After I purchased a starter hive box with some basic frames last summer, my Husband got the big idea to make his own hives. After all, they look simple enough, and he has ALL the tools. Simple right? From that moment there was no stopping him, and before I knew it the basement was full of sheets of pine, and the table saw was working overtime. The project was slow to progress over the winter, however, with Bee Season fast approaching here on the West Coast, time is now of the essence.
Thankfully he is a mathematician and knows his way around a power tool, the hive boxes rapidly came together, the frames were pumped out like a production line and the box joins are meticulous.
We now have stacks of hives, filled with frames and foundations piled up in our basement. My Husband has been spending his evenings at a beekeeping course to broaden his knowledge and prepare for getting our first hive (or two) of bees! I on the other hand, am busy preparing these new hives to paint. I’ve got some good ideas, but it is going to be a LOT of work.
Finished boxes ready for paint.
Assembling the hive boxes.
A stickler for details.
After we decided that the Beekeepers Association wasn’t for us, I was beginning to wonder where we would meet beekeepers willing to share their experiences.
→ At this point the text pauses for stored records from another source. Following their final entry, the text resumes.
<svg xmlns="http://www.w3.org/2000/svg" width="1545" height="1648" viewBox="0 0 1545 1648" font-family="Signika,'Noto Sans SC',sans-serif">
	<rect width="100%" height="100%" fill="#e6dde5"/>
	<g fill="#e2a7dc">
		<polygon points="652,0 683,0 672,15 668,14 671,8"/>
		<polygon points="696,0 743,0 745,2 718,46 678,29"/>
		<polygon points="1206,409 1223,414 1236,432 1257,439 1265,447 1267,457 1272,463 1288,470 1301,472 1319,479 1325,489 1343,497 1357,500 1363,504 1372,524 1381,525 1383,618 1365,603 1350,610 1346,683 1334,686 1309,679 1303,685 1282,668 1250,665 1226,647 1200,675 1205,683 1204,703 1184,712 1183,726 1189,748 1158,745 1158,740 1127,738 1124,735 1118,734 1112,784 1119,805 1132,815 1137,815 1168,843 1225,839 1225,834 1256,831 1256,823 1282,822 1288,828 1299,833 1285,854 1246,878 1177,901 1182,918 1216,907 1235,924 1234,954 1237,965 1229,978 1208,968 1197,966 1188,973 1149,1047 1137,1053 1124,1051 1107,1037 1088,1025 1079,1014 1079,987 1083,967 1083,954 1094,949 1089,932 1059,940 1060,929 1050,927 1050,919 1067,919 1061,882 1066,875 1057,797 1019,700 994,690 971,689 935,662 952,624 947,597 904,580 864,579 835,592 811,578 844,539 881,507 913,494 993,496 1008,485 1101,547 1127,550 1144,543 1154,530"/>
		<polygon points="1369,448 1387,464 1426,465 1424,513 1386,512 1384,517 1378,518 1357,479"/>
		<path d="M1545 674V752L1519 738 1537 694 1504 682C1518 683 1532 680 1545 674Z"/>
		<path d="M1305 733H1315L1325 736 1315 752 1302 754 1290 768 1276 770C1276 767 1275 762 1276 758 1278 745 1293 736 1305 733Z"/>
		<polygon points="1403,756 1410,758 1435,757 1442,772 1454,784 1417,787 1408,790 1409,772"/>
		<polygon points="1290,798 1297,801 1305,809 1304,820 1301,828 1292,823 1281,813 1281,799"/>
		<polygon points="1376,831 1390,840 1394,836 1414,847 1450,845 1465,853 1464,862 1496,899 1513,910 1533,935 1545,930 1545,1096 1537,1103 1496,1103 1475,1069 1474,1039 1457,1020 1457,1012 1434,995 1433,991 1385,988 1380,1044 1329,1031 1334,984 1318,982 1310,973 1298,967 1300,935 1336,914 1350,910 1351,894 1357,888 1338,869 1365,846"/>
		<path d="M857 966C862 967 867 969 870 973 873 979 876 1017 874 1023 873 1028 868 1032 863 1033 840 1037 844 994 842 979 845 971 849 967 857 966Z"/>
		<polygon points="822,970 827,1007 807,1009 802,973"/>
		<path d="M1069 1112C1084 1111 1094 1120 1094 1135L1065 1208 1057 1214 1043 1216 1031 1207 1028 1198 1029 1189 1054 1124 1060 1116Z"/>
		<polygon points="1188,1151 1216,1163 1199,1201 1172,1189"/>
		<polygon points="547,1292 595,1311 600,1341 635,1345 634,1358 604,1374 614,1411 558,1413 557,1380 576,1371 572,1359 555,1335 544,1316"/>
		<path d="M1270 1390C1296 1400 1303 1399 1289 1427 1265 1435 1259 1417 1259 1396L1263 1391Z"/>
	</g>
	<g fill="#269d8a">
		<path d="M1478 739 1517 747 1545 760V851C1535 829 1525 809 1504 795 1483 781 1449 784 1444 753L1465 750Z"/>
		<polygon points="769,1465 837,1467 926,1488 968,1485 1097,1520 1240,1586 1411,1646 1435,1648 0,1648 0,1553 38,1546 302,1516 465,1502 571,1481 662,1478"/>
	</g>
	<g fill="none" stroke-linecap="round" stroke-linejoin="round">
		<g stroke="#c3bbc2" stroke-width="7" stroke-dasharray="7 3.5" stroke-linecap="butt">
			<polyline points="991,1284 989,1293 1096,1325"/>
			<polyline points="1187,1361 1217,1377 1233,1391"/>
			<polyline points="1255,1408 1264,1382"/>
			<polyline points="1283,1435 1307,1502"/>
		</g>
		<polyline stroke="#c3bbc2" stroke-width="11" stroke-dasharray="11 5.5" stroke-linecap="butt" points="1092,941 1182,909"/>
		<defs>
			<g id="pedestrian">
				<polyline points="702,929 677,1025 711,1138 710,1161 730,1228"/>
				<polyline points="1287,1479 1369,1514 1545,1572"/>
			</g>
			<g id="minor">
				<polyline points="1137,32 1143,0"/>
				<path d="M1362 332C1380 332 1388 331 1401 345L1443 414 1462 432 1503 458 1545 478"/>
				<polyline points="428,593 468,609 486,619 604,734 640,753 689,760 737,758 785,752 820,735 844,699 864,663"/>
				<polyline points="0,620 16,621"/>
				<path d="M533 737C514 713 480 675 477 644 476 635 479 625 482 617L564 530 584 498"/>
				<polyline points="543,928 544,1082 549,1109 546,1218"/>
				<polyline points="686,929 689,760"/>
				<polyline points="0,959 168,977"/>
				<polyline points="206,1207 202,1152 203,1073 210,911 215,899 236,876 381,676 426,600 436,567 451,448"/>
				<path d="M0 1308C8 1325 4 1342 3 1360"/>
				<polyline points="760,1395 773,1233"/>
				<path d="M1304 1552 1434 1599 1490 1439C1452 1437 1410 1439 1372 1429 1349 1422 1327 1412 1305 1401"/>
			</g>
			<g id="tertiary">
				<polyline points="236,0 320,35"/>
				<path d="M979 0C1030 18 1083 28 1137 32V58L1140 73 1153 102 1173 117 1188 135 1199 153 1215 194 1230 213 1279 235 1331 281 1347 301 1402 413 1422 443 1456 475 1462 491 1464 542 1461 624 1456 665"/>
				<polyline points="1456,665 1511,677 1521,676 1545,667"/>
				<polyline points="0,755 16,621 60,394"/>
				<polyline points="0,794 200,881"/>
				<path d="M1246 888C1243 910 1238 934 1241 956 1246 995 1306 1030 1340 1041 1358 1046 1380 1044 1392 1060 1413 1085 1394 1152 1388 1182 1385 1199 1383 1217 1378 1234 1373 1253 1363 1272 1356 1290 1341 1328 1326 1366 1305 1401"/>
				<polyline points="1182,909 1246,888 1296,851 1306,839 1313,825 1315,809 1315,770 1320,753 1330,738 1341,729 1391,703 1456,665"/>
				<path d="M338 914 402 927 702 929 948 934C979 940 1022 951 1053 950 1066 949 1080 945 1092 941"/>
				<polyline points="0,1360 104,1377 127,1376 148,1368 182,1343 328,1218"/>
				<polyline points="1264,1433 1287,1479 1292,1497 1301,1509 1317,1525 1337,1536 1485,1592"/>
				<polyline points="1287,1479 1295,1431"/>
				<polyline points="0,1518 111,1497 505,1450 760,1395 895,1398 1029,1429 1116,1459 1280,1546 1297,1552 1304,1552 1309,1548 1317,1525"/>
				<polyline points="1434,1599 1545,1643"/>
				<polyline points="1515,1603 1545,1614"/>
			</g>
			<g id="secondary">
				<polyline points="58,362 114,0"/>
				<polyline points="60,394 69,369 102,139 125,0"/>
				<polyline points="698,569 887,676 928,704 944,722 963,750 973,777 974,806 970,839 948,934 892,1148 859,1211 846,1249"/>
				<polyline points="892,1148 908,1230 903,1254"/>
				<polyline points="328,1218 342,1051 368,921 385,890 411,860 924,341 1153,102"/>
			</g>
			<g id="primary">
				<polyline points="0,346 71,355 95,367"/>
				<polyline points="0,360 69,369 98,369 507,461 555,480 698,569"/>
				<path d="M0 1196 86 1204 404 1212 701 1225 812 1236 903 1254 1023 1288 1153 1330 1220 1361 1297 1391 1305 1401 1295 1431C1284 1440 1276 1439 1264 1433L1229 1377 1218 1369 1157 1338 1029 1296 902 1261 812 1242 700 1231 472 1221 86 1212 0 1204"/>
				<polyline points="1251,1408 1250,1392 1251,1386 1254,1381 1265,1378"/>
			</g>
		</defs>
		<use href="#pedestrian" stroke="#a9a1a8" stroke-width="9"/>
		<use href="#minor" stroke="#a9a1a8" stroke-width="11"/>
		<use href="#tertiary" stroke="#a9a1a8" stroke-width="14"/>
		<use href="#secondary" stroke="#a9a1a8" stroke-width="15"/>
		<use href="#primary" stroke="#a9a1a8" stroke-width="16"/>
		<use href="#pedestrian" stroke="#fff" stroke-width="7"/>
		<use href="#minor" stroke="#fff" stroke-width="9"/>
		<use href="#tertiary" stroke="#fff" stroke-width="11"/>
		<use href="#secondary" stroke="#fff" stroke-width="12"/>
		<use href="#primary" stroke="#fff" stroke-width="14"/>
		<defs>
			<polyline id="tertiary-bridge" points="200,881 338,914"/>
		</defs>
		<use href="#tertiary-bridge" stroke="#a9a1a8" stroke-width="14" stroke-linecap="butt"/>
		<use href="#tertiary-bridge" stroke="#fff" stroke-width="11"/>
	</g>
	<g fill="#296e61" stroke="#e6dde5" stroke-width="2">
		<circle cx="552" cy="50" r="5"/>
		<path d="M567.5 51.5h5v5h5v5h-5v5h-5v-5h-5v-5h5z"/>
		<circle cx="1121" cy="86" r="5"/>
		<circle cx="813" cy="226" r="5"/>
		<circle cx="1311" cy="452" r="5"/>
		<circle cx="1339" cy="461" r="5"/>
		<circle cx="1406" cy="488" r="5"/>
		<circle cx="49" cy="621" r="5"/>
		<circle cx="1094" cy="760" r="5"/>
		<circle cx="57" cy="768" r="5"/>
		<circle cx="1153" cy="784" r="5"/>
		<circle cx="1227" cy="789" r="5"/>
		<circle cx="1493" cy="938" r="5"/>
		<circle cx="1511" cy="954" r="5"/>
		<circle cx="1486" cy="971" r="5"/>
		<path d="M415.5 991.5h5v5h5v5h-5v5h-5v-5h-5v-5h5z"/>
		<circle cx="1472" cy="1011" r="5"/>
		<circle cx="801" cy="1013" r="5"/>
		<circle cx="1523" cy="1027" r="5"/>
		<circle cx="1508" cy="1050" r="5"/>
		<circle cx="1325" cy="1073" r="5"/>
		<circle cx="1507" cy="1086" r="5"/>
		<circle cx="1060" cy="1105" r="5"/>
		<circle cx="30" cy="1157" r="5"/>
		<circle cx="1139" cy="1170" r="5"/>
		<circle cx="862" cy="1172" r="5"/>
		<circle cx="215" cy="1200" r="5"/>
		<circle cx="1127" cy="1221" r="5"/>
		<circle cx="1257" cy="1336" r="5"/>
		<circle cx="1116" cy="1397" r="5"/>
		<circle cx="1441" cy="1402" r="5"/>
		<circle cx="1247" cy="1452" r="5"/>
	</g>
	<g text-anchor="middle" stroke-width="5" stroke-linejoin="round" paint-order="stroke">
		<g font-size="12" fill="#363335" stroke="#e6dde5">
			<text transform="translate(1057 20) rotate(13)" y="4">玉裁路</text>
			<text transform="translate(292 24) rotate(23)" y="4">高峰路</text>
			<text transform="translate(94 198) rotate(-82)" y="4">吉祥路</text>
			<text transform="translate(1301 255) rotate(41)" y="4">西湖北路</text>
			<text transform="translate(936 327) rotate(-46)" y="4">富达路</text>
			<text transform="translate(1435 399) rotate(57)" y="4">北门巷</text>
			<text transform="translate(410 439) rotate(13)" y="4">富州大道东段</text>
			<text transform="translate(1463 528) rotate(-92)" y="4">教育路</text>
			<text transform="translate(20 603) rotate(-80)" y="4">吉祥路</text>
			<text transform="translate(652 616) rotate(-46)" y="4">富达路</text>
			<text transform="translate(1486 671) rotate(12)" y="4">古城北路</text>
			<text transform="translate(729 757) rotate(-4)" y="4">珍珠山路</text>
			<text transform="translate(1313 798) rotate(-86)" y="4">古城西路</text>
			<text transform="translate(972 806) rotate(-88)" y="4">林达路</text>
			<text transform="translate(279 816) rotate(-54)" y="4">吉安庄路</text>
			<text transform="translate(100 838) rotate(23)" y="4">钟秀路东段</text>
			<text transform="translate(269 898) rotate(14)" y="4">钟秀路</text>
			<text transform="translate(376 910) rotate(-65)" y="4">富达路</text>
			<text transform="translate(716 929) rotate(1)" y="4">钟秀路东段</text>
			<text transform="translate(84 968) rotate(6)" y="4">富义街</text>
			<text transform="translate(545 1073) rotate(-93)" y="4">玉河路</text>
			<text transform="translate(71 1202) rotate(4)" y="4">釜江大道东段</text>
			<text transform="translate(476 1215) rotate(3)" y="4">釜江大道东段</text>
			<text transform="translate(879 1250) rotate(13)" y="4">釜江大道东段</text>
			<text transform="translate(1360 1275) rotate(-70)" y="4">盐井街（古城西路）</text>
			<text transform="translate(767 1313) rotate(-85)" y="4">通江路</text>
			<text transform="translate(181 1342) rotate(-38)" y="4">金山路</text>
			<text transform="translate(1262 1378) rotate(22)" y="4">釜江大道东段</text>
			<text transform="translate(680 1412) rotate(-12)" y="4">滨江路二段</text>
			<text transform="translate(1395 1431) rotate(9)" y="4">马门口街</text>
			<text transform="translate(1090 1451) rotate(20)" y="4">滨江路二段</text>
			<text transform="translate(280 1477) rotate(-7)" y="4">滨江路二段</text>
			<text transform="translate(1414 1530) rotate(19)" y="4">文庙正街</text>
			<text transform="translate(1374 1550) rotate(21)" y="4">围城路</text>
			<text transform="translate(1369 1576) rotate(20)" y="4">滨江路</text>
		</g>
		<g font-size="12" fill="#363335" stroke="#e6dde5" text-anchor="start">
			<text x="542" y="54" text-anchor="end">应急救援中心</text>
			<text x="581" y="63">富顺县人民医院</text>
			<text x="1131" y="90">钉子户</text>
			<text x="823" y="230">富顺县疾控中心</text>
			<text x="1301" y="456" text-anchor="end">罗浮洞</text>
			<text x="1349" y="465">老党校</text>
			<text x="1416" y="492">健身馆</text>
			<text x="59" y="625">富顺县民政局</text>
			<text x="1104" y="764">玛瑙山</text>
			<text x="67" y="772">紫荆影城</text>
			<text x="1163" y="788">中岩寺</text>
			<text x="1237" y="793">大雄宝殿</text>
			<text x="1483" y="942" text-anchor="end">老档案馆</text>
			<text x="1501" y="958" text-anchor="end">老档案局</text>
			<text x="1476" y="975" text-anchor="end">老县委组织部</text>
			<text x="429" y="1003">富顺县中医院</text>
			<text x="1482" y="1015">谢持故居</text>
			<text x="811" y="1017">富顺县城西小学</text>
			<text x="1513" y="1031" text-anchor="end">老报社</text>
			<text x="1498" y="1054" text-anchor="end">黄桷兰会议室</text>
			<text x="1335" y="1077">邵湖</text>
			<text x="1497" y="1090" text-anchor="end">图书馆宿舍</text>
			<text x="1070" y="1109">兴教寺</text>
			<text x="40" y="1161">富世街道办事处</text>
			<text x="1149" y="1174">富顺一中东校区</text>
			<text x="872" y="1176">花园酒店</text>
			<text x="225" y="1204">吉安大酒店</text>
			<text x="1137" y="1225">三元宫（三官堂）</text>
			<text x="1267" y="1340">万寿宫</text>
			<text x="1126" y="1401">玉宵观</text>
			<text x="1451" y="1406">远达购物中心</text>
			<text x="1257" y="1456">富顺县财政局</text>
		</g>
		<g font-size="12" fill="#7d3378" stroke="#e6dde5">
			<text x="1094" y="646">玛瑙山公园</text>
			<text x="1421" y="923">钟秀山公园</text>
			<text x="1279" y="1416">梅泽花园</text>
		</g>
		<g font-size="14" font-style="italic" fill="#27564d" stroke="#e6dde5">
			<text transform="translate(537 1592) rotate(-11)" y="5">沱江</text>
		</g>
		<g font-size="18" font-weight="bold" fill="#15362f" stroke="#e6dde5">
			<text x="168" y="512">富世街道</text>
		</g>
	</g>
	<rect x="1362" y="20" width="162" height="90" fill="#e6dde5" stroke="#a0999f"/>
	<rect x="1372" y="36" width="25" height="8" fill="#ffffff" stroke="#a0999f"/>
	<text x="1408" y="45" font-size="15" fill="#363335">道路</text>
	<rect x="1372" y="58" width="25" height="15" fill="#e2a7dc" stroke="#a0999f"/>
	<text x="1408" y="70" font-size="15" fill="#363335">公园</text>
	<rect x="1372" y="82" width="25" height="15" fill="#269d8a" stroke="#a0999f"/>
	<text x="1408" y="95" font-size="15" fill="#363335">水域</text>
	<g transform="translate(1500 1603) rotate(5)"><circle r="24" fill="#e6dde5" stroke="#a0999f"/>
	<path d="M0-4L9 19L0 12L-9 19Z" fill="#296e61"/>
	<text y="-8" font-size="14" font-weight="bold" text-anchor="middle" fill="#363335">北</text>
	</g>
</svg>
I specifically am interested in local knowledge from people raising bees in our West Coast climate. Who does one talk to, to get good, solid, local information?
Earlier this month, I went to a local feed/tack store, which has a great selection of beekeeping supplies. My intent was to pick up a few starter items as a gift for my husband, to start him off assembling his first hive. I stood there for some time looking at the confusing array of items to consider – suits; queen excluders; supers; frames; tools, you name it, they had it and I had no idea where to begin. Then, in walked a customer, a beekeeper to be exact. We struck up a conversation, and he kindly provided a lot of helpful information. During this time, another customer arrived and joined the conversation…and just when I thought that things couldn’t get any better, in walks the owner of a local honey bee farm, Babes Honey! Suddenly I had the undivided attention of three experienced beekeepers and an opportunity to ask all kinds of questions!
Our first hive purchase.
When all was said and done, we spent about an hour talking and I received so much information that I can’t possibly remember it all. They helped me pick out a super and set of pre-made frames, and advised me on what kind of queen excluder to get.
So now I know. If I need any questions answered, I’ll just head to the Beekeeping section of Buckerfields. If I hang around long enough, the answers will just come to me.